= Violaine Sautter =

French planetary scientist

Violaine Sautter is a French planetary scientist. Her early work involved the geology at ultradeep levels of the Earth; more recently, her interests have turned to the geology of Mars, particularly concentrating on Martian meteorites and the Gale Crater. She is a director of research for the French National Centre for Scientific Research (CNRS), affiliated with the Institut de minéralogie, de physique des matériaux et de cosmochimie (IMPMC) at Sorbonne University.

==Education and career==
Sautter earned a Ph.D. in 1983 through the National Museum of Natural History, France (MNHN) and Pierre and Marie Curie University, and completed a Thèse d’Etat in 1989 at Pierre and Marie Curie University. Her 1989 dissertation, Le clinopyroxène alumineux : la mémoire chimique du manteau supérieur lithosphérique, was directed by Olivier Jaoul.

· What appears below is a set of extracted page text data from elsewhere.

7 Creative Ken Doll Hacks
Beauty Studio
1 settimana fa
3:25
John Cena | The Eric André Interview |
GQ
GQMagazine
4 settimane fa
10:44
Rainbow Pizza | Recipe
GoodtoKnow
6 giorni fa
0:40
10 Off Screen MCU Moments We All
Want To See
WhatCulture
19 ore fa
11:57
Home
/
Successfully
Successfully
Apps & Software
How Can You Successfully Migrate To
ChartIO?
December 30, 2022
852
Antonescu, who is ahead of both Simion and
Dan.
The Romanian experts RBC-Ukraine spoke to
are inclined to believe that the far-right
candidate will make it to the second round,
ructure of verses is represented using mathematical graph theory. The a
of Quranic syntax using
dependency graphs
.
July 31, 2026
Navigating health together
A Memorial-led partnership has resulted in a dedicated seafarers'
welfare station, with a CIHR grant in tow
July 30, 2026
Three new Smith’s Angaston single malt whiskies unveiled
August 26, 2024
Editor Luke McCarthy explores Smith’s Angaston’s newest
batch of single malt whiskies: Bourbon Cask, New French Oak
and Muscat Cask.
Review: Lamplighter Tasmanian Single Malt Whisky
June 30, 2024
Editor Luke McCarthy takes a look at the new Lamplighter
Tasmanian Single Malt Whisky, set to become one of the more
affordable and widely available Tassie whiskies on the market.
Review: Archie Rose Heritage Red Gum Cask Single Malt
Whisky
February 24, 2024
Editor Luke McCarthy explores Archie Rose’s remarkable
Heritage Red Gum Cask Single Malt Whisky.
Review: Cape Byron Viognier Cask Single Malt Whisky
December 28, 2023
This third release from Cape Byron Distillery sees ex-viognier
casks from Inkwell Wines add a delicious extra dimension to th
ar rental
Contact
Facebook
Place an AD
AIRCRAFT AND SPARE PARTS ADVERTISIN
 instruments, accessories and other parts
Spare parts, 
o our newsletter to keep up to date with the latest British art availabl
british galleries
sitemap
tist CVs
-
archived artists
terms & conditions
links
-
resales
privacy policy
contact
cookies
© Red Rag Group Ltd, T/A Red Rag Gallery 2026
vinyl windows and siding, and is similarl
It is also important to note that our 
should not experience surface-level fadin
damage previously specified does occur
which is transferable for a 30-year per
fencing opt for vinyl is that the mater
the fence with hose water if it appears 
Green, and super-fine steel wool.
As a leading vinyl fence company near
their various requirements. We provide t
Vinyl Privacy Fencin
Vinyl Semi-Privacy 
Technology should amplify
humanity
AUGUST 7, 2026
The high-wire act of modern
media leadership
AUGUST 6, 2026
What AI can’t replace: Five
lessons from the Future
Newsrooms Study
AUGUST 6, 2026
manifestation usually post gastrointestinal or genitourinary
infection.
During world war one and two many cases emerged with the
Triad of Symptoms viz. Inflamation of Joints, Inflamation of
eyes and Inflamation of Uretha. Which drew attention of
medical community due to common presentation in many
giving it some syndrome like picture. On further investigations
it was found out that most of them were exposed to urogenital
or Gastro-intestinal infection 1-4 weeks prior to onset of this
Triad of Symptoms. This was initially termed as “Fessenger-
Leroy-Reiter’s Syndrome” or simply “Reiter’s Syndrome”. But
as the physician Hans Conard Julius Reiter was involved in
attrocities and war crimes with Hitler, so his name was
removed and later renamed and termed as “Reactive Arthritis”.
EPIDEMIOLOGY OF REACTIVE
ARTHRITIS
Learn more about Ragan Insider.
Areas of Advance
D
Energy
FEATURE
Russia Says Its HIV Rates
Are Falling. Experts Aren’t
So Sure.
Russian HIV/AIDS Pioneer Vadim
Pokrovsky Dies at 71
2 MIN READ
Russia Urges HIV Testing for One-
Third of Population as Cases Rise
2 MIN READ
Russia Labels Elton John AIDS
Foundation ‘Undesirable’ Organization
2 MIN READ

After postdoctoral research in the Grant Institute of Geology at the University of Edinburgh, she joined the CNRS as a junior scientist in 1985, and has been a director of research since 2000.

==Book==
Sautter is coauthor with Hubert Bari of Diamonds: In the Heart of the Earth, in the Heart of Stars, at the Heart of Power, the catalog of a 2001 exhibit at the National Museum of Natural History, France, published by Vilo International in 2001.

==Recognition==
Sautter received the CNRS Bronze Medal in 1991, and the CNRS Silver Medal in 2016.

She was the 2002 winner of the Raymond Furon Prize of the Société géologique de France.